Scheletri di cetacei da esporre in pubblico, a testimonianza degli impatti nocivi delle attività umane sulla fauna e gli habitat marini. Nel novembre scorso a Caprera (La Maddalena), presso lo spazio espositivo del Centro di Educazione Ambientale di Stagnali, è stato posizionato lo scheletro di una giovane femmina di capodoglio, spiaggiatasi nel marzo 2019 a Cala Romantica, nei pressi di Porto Cervo.

L’odontoceto divenne famoso poichè nel suo stomaco vennero ritrovati oltre 20 kg di rifiuti plastici (tra cui attrezzi da pesca), che potrebbero averlo indebolito e ucciso, insieme al feto che portava in grembo.

scheletro Romantica Nereide
scheletro Romantica Nereide

Grazie alla collaborazione del Dipartimento di Biomedicina comparata e alimentazione dell’Università di Padova, dell’equipe del CERT (Cetacean strandings Emergency Response Team) e associazioni locali quali Seame Sardinia, è stato possibile procedere al recupero dello scheletro in funzione di futura esposizione, insieme a un campionario dei rifiuti ingeriti dal capodoglio.

Battezzato “Romantica Nereide” dagli studenti dell’Istituto di Istruzione Superiore “Giuseppe Garibaldi” di La Maddalena, è stato al centro di una serie di iniziative del Parco nazionale dell’Arcipelago di La Maddalena, tra cui incontri, dibattiti e visite guidate dedicate ai temi della sostenibilità, dell’educazione ambientale e dell’impegno per la tutela del territorio e del mare, con particolare attenzione alle scolaresche.

Scheletro Siso, capodoglio spiaggiato a Capo Milazzo

Un caso simile è quello di “Siso”, nome dato all’esemplare maschio di capodoglio, lungo una decina di metri, spiaggiatosi nel 2017 a Capo Milazzo con una rete nella coda, che lo ha intrappolato e inevitabilmente finito.

Grazie all’opera del biologo Carmelo Isgrò e alla collaborazione del Museo della Fauna dell’Università di Messina, dal 2019 è possibile osservarne lo scheletro nella suggestiva cornice del MuMa (Museo del Mare) di Milazzo. Prima ancora, a luglio 2015, sempre in Sicilia ma a Capo Granitola, è stato ricostruito ed esposto uno scheletro di capodoglio lungo 11 metri, recuperato nel giugno 2007 nel porto di Mazara del Vallo.

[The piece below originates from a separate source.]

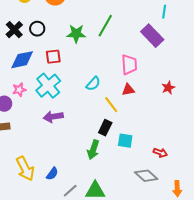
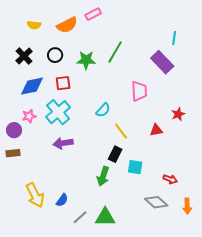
black circle: (37, 29) -> (55, 55), moved
red triangle: (128, 90) -> (156, 130), moved
orange arrow: (177, 189) -> (187, 206), moved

L’elenco di animali spiaggiati e morti per cause non naturali in Italia e nel Mediterraneo è lungo e comprende balenottere, delfini e altre specie di cetacei meno note, denotando un danno importante e crescente a questi predatori apicali degli oceani. Tra gli ultimi esempi eclatanti riguardanti un capodoglio, si segnala un maschio di quasi 14 metri morto a fine novembre 2022 presso l’isola canadese di Capo Bretone, con 150 kg di attrezzi da pesca nello stomaco.

Accanto alle mirabili iniziative di sensibilizzazione al rispetto dell’ambiente marino e delle creature che lo abitano, messe in atto da musei, parchi e aree protette col contributo del mondo scientifico e sociale, emerge con chiarezza l’impatto sempre maggiore che hanno le attività umane nei confronti degli abitanti dei mari.

Sotto accusa ci sono gli attrezzi da pesca illegali e rilasciati alla deriva, quali le tristemente note “spadare” (da anni vietate e ancora purtroppo in circolazione) e i rifiuti non biodegradabili gettati in acqua, soprattutto di materiale plastico. Cetacei, ma anche pesci, molluschi, crostacei e rettili (in primis le tartarughe), scambiandoli erroneamente per cibo li ingeriscono, con effetti nocivi e spesso mortali. Reti, lenze e altri arnesi da pesca fluttuanti senza meta sono veri e propri killer dei mari, rappresentanti una trappola per i malcapitati animali che vi incappano e non riescono a liberarsi, al punto da ferirsi gravemente o deperire.